Astrobiology | AM: This year marks the twentieth anniversary of the publication of Microcosmos, which you co-authored with your son Dorion Sagan. You expressed some ideas that at the time were considered pretty maverick. How much controversy did the book generate?

Lynn Margulis: Well it depends on which aspects. The idea that the Precambrian, that is from 4600 million years ago to 541 million years ago, 7/8ths of the entire fossil record, was empty, that nothing happened for all that time, that the fossils were so scarce that you couldn't trace lineages - that idea prevailed such that Stephen Jay Gould said it relatively recently before he died. It was overturned almost exclusively by the science supported by this guy Dick Young. He started as an embryologist, and he started funding non-human NASA biology.

Young had a great deal of insight. He funded people like Elso Barghorn, the professor at Harvard who in 1954 published a paper describing two billion year old plants from the Gunflint chert. They weren't plants, of course, they were bacteria, but at the time the world was divided into plants and animals and there wasn't any choice. Young funded the whole activity that started as exobiology - today it's more astrobiology than exobiology - that completely turned around that idea. And I was privileged to be involved with those people as these data were coming in on the evidence for early life.

Our book is very microbe-centric.

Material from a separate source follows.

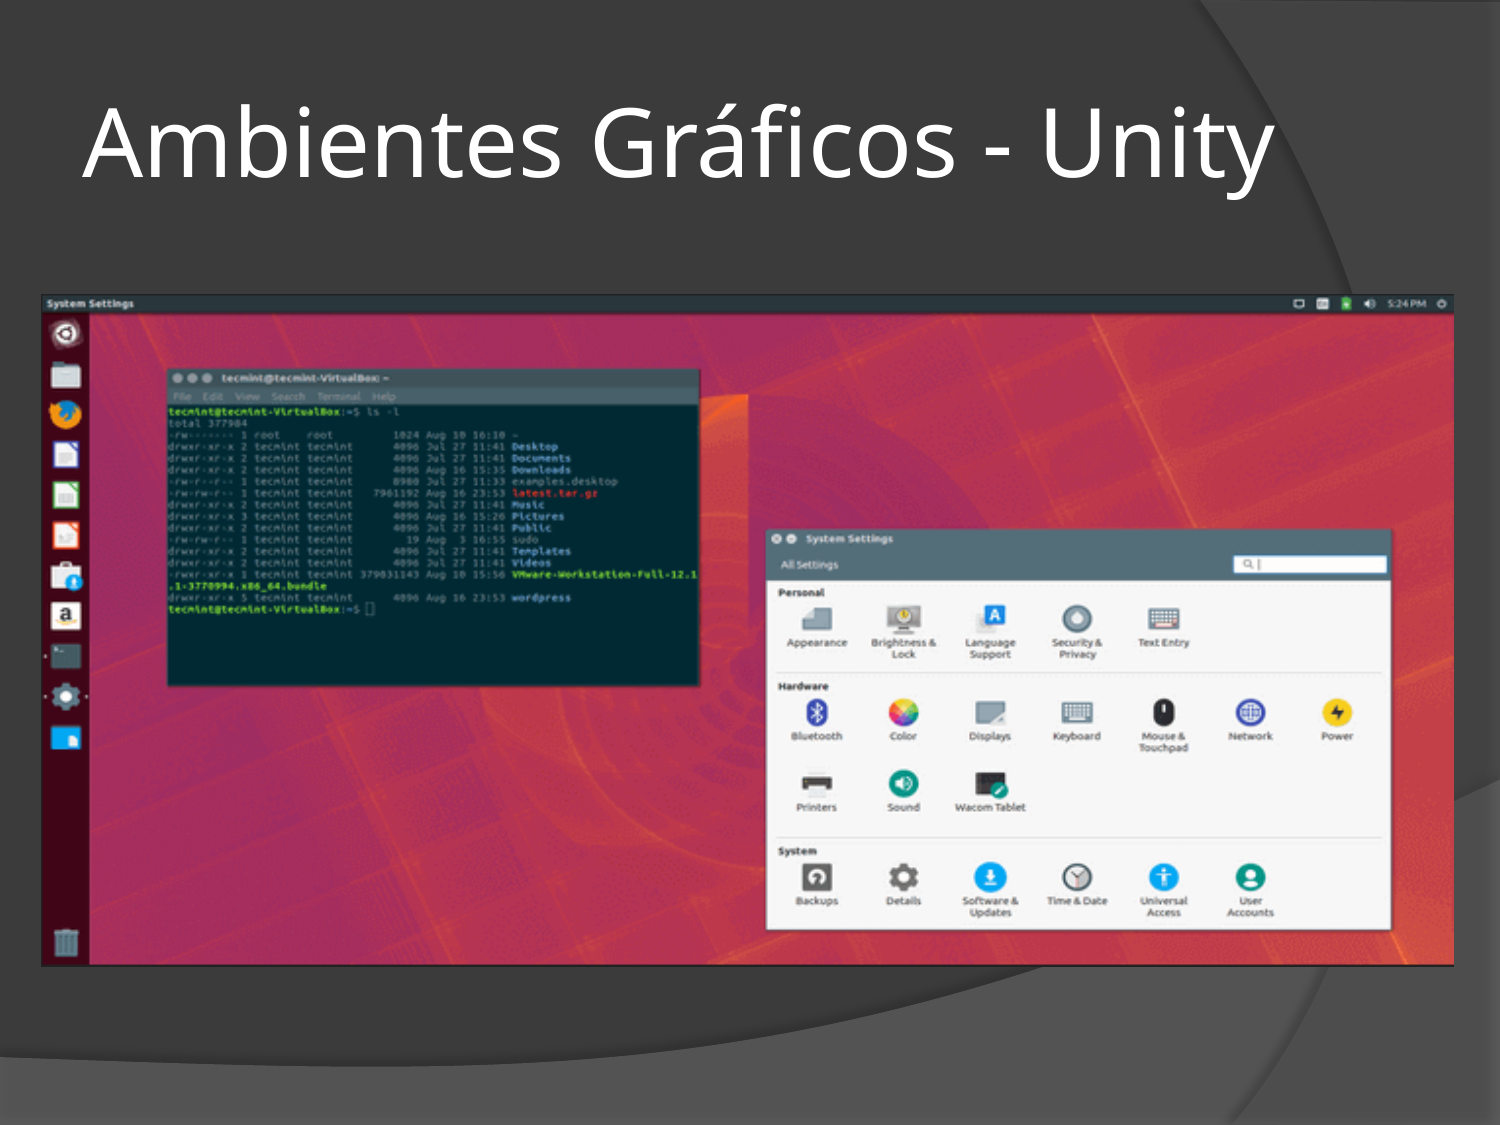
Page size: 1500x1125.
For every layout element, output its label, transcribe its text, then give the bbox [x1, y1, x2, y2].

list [41, 294, 1454, 968]
title Ambientes Gráficos - Unity [75, 45, 1300, 233]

The world is very anthropocentric. What we did was sort of turn it around, put the people on the bottom and the microbes on the top as far as their importance in running the ecological system of the Earth. We said people are totally late, typical animals, and are really very unimportant in the workings of the system, whereas the microbes are much earlier, they do all the major gas transformations, they created all the major things we think are important, like sex. Today we might say that this turnaround - people down and microbes up in a world that has always had people up and microbes down -is a strategic perceptual shift. As humans, you can't escape your human perspective. We have a more nuanced view than we had in Microcosmos. On the other hand, at the time it was absolutely necessary to make that shift toward microbial perception because of the skewed anthropocentrism that was driving everything.